Jean pressa une dernière fois le jeune homme dans ses bras, lui renouvela ses dernières recommandations et le chargea, pour Valentine et son petit Georges, de ses plus chaudes tendresses ; puis le maréchal des logis monta dans la chaloupe qui devait le conduire à bord du transport.

À sa grande surprise, il aperçut à côté de lui un artilleur qu’il reconnaissait pour l’avoir vu plusieurs fois chez Jean ; il y remplissait depuis peu l’emploi d’ordonnance et se nommait Mahurec.

C’était un Breton bretonnant. Il était rose et imberbe, petit, trapu et paraissait avoir seize ans : il n’en avait d’ailleurs que dix-neuf, s’étant engagé volontairement pour la durée de la guerre.

Il avait tenu absolument à être artilleur, car il avait pour les canons une admiration sans bornes. Il aimait ces puissants engins comme d’autres aiment un cheval ou un chien, et il n’était vraiment heureux que quand sa batterie était « en action ».

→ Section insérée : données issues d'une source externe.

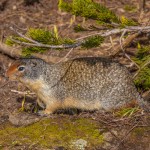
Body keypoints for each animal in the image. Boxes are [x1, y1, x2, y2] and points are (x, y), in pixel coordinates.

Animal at [5, 56, 146, 114]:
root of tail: (133, 90)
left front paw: (44, 112)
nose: (6, 74)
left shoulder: (53, 95)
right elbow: (40, 100)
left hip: (110, 98)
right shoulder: (41, 93)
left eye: (21, 68)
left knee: (126, 105)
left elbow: (52, 106)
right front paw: (39, 104)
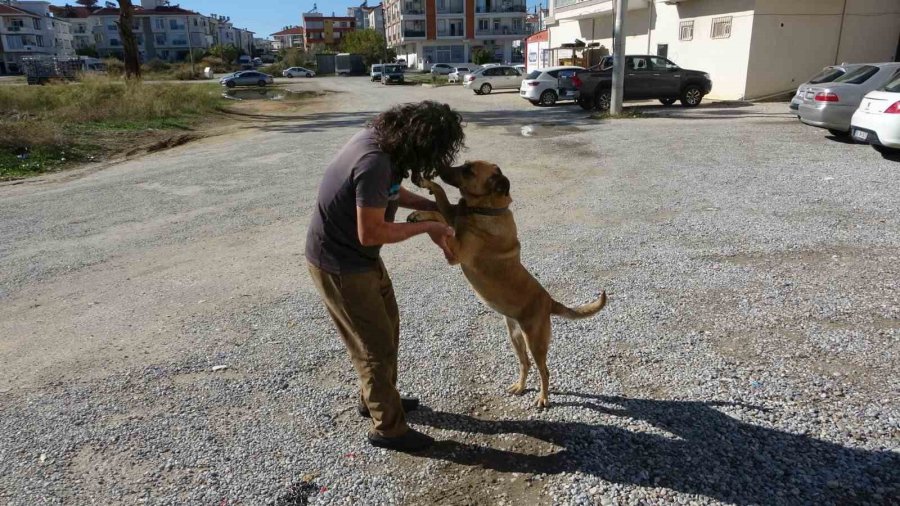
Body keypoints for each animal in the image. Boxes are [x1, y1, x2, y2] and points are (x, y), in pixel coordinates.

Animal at [412, 162, 608, 408]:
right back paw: (520, 387)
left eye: (468, 170)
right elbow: (440, 204)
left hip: (535, 341)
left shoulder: (455, 251)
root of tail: (549, 301)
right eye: (464, 164)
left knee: (544, 371)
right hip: (515, 336)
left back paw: (543, 398)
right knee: (525, 364)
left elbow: (440, 211)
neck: (488, 209)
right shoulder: (453, 219)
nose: (439, 166)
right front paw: (422, 202)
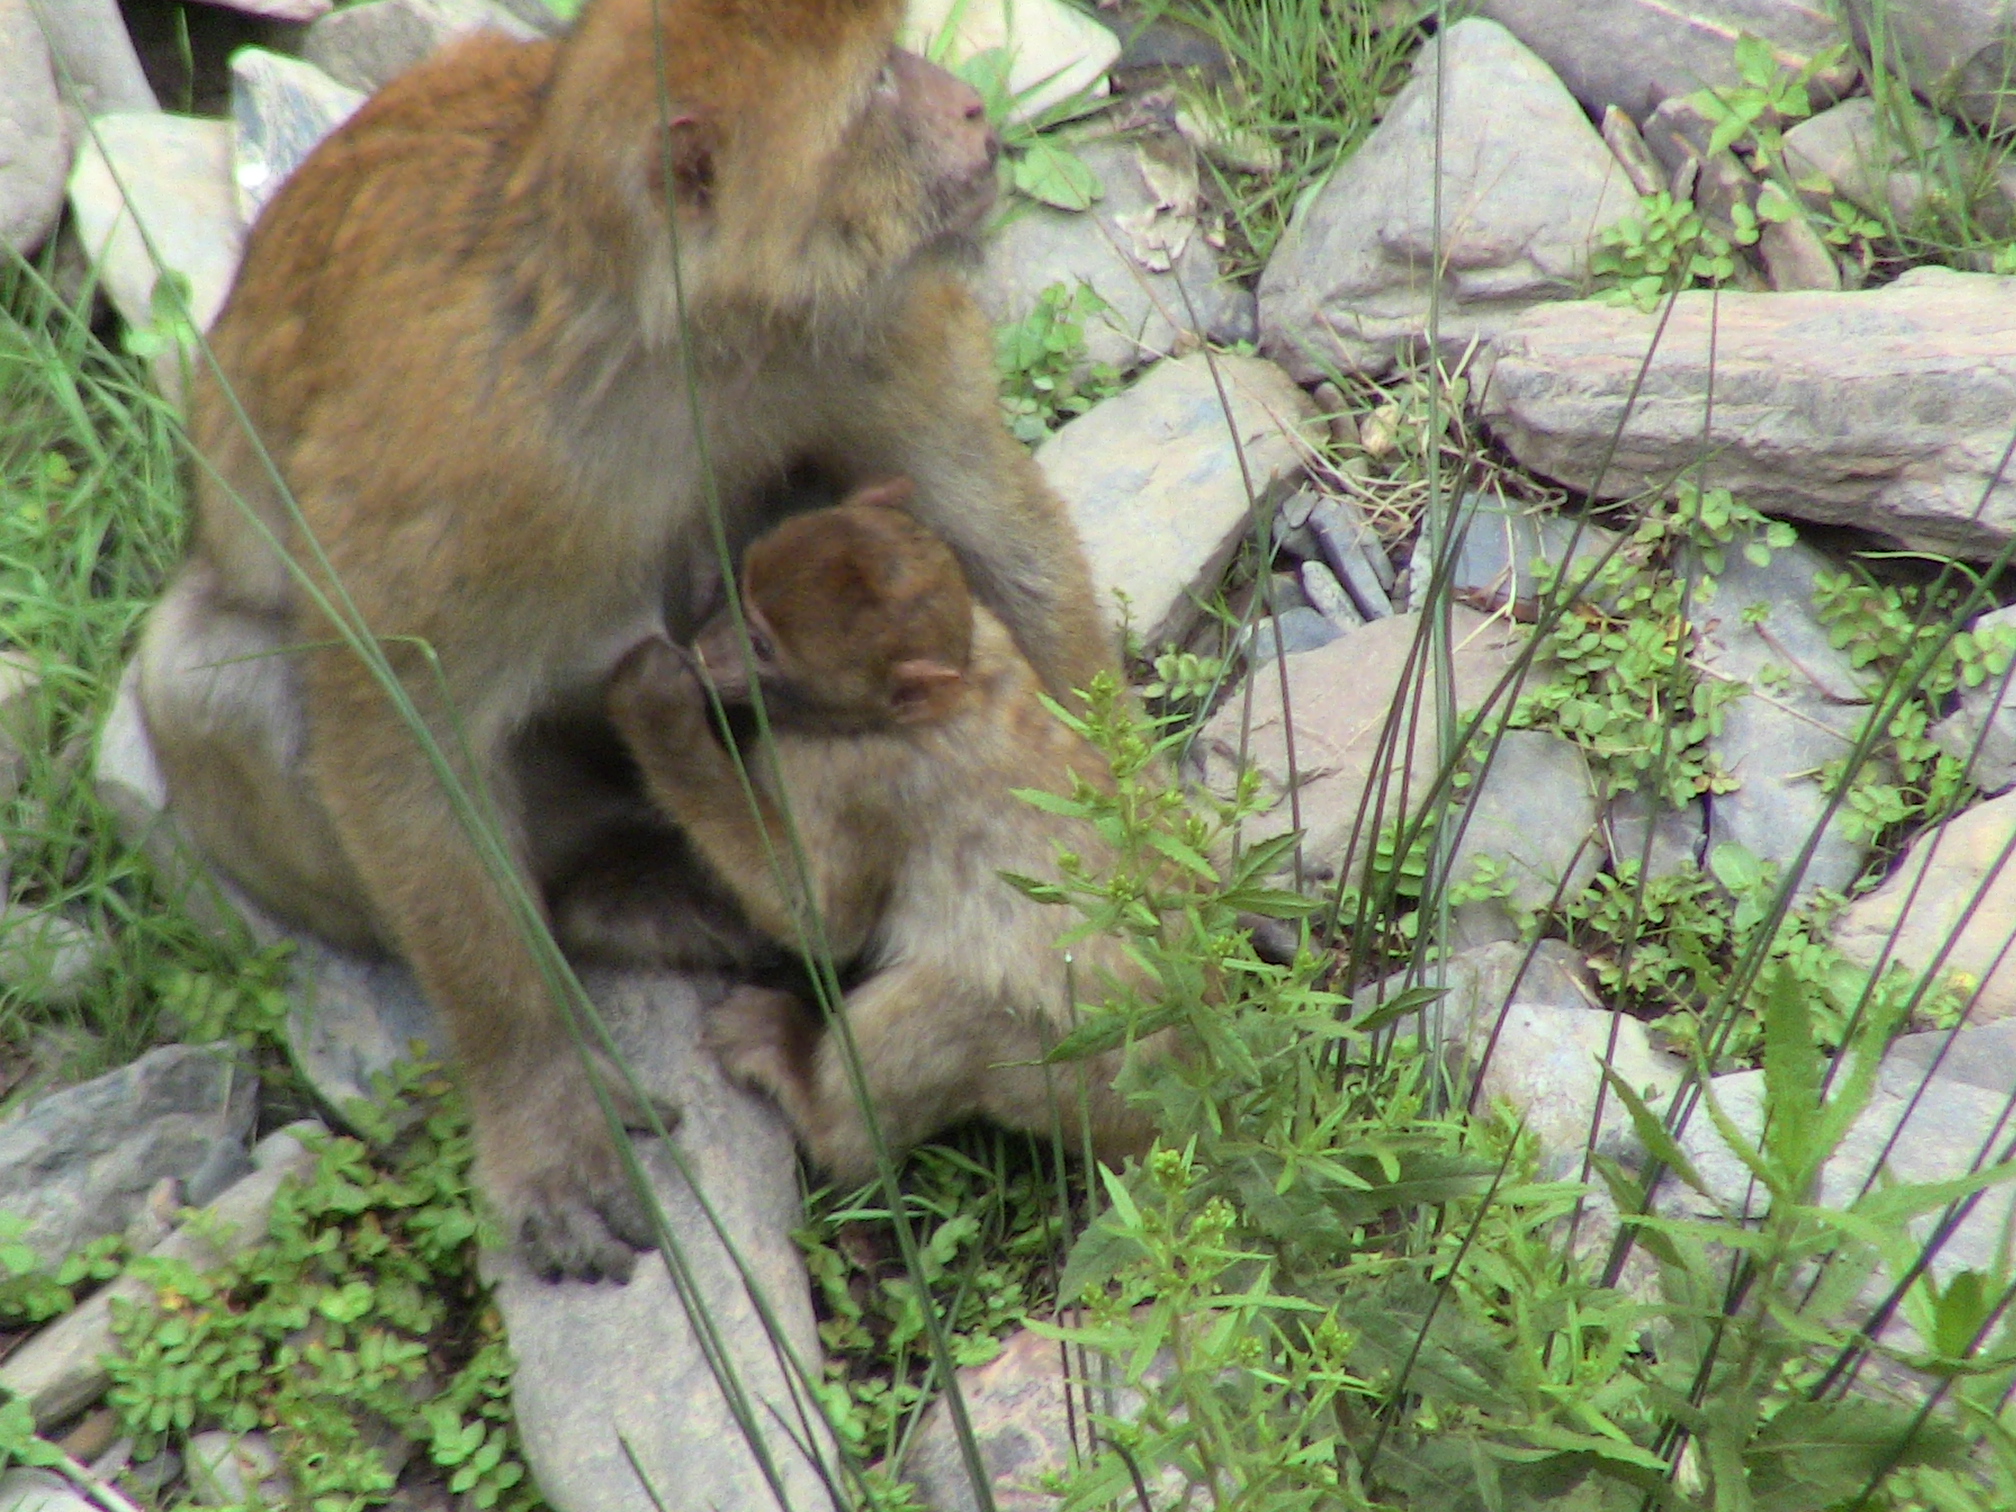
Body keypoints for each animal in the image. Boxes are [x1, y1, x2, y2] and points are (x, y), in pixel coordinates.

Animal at [605, 486, 1165, 1180]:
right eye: (742, 590)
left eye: (761, 645)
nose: (709, 648)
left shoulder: (845, 776)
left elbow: (821, 921)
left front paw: (658, 711)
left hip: (1067, 1067)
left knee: (950, 1002)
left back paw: (817, 1107)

Dès les premiers jours de son arrivée en Crimée, il s’était fait remarquer dans la tranchée par son imperturbable sang-froid au milieu des projectiles de toutes sortes ; on le citait surtout pour un fait d’armes peu commun : pendant le bombardement, il avait empoigné à pleins bras une bombe russe de 32 qui venait de tomber toute allumée dans la batterie ; très vigoureux malgré sa petite taille, il l’avait rejetée par dessus le parapet avant qu’elle éclatât, préservant ainsi d’une mort presque certaine les camarades qui servaient sa pièce, et Jean, très frappé de cette preuve extraordinaire de sang-froid et d’audace chez un jeune soldat, l’avait choisi pour remplacer son ordonnance tuée la veille.

Mahurec avait accepté, mais à la condition qu’il viendrait faire, à son tour et comme les autres, le service de sa pièce ; il l’avait appelée « Yvonne », du nom de sa « promise » de Paimpol, et il n’était pas de soins qu’il n’eût pour sa fiancée de bronze.